● **DESCRIPTION OF THE TASK**
Collect every line in the source data that contains the string "Selbstbestimmung". Case counts.

Source data
--
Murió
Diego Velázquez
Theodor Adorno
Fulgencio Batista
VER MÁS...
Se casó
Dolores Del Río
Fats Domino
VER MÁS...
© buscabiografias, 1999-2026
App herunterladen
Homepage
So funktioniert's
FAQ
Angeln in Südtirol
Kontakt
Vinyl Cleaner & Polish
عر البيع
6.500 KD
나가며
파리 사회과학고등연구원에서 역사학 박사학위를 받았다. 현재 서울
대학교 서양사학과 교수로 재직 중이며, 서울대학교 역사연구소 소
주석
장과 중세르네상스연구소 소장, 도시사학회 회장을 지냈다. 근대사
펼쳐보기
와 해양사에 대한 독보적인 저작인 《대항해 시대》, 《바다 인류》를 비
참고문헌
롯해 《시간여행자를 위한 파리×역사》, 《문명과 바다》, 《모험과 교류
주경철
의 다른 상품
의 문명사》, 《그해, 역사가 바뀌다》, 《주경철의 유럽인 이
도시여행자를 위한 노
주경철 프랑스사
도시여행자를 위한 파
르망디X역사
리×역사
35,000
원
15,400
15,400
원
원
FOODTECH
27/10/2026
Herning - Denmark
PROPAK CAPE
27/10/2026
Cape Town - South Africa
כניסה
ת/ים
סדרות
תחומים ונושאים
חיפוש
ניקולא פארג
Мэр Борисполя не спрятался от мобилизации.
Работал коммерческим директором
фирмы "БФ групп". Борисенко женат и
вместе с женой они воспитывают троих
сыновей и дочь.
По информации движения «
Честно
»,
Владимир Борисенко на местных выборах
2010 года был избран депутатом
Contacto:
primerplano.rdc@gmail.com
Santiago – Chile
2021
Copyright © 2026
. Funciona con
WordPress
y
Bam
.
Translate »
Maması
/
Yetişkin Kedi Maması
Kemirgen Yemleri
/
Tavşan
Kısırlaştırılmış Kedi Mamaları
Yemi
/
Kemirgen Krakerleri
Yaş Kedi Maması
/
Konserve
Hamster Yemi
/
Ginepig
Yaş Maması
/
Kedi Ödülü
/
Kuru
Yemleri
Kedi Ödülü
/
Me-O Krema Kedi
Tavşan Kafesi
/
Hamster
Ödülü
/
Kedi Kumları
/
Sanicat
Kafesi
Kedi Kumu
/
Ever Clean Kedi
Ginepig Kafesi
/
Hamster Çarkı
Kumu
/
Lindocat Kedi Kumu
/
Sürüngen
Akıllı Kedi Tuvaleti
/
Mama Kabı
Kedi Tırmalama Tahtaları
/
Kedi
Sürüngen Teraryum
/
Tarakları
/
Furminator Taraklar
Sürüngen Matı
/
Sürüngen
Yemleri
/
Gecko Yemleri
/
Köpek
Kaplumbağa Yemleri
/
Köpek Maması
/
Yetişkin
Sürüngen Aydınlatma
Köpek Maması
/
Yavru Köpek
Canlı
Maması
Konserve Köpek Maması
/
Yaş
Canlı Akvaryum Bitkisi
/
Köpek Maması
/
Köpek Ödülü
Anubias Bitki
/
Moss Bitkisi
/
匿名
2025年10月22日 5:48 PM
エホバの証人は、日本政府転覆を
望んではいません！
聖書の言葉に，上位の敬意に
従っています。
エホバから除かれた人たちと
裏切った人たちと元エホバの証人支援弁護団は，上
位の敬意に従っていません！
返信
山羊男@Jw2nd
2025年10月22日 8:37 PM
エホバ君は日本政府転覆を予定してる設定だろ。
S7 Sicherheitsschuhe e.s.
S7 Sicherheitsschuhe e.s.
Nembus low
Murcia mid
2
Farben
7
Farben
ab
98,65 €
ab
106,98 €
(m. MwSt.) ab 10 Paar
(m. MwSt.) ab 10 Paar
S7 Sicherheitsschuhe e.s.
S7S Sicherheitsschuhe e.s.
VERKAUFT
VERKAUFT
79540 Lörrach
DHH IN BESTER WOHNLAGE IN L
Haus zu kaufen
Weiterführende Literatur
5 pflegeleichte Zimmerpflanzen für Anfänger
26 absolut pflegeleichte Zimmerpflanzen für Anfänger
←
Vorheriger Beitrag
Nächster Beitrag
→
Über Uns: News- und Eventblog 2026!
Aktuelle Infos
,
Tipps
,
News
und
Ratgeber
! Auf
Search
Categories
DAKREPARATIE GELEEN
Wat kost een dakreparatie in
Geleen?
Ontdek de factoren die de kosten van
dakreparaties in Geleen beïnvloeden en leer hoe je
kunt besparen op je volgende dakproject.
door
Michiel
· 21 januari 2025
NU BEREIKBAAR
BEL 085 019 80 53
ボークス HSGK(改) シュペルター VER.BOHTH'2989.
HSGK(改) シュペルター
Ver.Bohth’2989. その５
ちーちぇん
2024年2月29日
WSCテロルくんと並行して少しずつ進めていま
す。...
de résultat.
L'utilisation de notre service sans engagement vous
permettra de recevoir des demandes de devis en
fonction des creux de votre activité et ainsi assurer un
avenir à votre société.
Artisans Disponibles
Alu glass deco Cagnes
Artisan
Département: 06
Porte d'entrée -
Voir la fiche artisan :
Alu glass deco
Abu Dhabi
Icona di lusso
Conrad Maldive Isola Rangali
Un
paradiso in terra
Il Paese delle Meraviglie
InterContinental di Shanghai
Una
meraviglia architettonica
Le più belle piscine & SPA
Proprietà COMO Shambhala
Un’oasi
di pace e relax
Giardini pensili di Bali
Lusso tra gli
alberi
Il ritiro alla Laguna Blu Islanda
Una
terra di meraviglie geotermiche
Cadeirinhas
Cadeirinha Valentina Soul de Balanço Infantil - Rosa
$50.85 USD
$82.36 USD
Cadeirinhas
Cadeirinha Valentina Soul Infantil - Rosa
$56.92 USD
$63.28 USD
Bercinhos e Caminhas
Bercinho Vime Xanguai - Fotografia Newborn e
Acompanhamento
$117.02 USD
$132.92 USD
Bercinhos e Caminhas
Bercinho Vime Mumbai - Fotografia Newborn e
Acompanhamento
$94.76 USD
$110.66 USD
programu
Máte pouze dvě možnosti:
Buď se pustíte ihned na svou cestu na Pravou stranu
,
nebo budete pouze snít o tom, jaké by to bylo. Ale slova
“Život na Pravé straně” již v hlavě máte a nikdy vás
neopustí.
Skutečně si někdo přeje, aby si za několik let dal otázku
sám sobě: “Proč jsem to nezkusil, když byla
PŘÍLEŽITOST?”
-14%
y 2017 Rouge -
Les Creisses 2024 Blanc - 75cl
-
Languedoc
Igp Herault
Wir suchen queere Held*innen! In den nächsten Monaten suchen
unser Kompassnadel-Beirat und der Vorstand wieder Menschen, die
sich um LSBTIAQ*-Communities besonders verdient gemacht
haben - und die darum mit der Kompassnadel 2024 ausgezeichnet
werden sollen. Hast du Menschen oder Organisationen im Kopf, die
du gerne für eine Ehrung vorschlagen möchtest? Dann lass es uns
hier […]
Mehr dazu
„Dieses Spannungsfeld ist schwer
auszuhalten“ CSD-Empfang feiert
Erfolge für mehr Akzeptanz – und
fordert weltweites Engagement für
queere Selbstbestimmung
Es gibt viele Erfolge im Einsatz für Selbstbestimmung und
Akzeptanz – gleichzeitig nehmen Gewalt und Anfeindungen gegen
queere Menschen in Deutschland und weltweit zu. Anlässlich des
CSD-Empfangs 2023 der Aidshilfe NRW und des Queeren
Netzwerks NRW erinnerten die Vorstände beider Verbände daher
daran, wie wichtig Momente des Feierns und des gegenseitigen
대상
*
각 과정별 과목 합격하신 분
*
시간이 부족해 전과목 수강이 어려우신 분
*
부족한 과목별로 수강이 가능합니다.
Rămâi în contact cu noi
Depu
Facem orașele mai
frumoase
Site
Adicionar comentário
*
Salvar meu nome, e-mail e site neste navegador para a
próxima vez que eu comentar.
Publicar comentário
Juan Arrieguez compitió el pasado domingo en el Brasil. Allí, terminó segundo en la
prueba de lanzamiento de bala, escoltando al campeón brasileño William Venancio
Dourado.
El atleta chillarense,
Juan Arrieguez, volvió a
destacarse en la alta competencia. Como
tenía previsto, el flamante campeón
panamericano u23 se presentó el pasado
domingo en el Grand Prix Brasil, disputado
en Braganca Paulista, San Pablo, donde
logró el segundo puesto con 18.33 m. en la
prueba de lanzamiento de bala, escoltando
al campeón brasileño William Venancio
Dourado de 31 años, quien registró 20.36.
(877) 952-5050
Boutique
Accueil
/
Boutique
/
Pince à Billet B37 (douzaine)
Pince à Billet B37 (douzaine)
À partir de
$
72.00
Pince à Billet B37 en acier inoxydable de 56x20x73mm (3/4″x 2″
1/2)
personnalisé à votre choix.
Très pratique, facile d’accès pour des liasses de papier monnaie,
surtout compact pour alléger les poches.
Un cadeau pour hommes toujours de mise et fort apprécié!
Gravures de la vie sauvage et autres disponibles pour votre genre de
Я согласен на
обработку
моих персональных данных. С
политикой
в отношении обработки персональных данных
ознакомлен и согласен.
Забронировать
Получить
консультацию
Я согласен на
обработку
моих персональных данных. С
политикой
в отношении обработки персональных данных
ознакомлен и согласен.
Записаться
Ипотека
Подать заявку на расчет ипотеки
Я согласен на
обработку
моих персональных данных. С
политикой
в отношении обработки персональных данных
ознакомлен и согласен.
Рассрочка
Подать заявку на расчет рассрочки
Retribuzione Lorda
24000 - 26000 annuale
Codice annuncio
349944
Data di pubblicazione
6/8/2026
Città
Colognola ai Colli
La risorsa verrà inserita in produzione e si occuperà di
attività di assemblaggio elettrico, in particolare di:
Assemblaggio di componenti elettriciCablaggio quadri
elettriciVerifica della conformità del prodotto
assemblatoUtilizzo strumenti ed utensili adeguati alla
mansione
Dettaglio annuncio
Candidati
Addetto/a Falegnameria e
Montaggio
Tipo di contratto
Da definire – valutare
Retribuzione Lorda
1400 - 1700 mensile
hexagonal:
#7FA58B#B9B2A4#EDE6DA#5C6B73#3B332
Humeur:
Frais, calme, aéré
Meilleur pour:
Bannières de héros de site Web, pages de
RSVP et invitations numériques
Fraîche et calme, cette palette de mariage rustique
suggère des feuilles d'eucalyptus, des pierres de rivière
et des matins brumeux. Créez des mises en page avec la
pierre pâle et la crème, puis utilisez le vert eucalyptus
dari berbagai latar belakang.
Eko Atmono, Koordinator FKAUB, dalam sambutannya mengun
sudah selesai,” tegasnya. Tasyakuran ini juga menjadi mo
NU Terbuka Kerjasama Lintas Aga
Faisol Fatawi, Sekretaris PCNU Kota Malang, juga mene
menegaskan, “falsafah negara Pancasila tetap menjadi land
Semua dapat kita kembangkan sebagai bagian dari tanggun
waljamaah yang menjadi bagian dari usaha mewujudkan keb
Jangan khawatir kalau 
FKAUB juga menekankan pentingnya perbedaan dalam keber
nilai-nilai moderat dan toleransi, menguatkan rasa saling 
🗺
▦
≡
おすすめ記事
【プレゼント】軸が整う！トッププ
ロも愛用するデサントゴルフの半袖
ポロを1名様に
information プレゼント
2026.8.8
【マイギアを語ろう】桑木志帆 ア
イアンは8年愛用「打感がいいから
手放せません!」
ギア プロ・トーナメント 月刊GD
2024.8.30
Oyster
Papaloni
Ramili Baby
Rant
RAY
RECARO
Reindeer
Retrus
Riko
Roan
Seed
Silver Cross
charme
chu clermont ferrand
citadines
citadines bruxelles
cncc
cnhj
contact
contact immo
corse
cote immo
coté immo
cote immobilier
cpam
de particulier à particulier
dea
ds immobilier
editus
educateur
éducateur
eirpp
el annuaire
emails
--
● **EXERCISE RESULT**
queere Selbstbestimmung
Es gibt viele Erfolge im Einsatz für Selbstbestimmung und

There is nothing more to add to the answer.